▸ **Problem**
Write out each record again exactly as it stands.
(Entries supplied)
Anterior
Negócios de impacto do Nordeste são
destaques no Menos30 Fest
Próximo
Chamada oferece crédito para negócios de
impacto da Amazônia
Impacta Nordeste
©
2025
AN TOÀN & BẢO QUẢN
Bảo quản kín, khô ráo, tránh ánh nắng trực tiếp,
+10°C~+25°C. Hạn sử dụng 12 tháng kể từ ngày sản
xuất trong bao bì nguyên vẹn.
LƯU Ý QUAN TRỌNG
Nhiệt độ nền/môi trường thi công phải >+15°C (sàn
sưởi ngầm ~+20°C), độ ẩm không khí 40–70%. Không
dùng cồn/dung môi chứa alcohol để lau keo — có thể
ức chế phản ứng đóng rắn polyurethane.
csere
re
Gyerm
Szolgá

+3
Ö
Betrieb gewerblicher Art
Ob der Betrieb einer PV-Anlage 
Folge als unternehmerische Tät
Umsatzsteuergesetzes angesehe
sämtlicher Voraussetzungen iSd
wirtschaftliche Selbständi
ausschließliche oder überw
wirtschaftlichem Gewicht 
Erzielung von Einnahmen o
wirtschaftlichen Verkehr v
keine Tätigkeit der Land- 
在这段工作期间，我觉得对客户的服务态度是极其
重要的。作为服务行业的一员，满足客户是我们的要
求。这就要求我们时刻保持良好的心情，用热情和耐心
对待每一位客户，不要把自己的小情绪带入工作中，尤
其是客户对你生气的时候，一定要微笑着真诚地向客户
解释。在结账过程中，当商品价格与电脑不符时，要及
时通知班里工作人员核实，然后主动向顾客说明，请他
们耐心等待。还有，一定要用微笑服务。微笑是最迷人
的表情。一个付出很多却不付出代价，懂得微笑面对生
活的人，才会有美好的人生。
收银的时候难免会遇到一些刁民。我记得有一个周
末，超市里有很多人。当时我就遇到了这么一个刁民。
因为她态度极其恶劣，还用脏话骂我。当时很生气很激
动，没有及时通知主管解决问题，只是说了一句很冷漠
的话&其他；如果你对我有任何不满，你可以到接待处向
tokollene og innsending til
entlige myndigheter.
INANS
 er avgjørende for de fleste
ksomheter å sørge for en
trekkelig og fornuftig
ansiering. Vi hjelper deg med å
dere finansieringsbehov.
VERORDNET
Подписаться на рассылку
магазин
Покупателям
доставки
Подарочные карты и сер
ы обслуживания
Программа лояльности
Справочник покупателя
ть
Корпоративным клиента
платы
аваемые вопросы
(End Entries supplied)
▸ **Your response**
Anterior
Negócios de impacto do Nordeste são
destaques no Menos30 Fest
Próximo
Chamada oferece crédito para negócios de
impacto da Amazônia
Impacta Nordeste
©
2025
AN TOÀN & BẢO QUẢN
Bảo quản kín, khô ráo, tránh ánh nắng trực tiếp,
+10°C~+25°C. Hạn sử dụng 12 tháng kể từ ngày sản
xuất trong bao bì nguyên vẹn.
LƯU Ý QUAN TRỌNG
Nhiệt độ nền/môi trường thi công phải >+15°C (sàn
sưởi ngầm ~+20°C), độ ẩm không khí 40–70%. Không
dùng cồn/dung môi chứa alcohol để lau keo — có thể
ức chế phản ứng đóng rắn polyurethane.
csere
re
Gyerm
Szolgá

+3
Ö
Betrieb gewerblicher Art
Ob der Betrieb einer PV-Anlage 
Folge als unternehmerische Tät
Umsatzsteuergesetzes angesehe
sämtlicher Voraussetzungen iSd
wirtschaftliche Selbständi
ausschließliche oder überw
wirtschaftlichem Gewicht 
Erzielung von Einnahmen o
wirtschaftlichen Verkehr v
keine Tätigkeit der Land- 
在这段工作期间，我觉得对客户的服务态度是极其
重要的。作为服务行业的一员，满足客户是我们的要
求。这就要求我们时刻保持良好的心情，用热情和耐心
对待每一位客户，不要把自己的小情绪带入工作中，尤
其是客户对你生气的时候，一定要微笑着真诚地向客户
解释。在结账过程中，当商品价格与电脑不符时，要及
时通知班里工作人员核实，然后主动向顾客说明，请他
们耐心等待。还有，一定要用微笑服务。微笑是最迷人
的表情。一个付出很多却不付出代价，懂得微笑面对生
活的人，才会有美好的人生。
收银的时候难免会遇到一些刁民。我记得有一个周
末，超市里有很多人。当时我就遇到了这么一个刁民。
因为她态度极其恶劣，还用脏话骂我。当时很生气很激
动，没有及时通知主管解决问题，只是说了一句很冷漠
的话&其他；如果你对我有任何不满，你可以到接待处向
tokollene og innsending til
entlige myndigheter.
INANS
 er avgjørende for de fleste
ksomheter å sørge for en
trekkelig og fornuftig
ansiering. Vi hjelper deg med å
dere finansieringsbehov.
VERORDNET
Подписаться на рассылку
магазин
Покупателям
доставки
Подарочные карты и сер
ы обслуживания
Программа лояльности
Справочник покупателя
ть
Корпоративным клиента
платы
аваемые вопросы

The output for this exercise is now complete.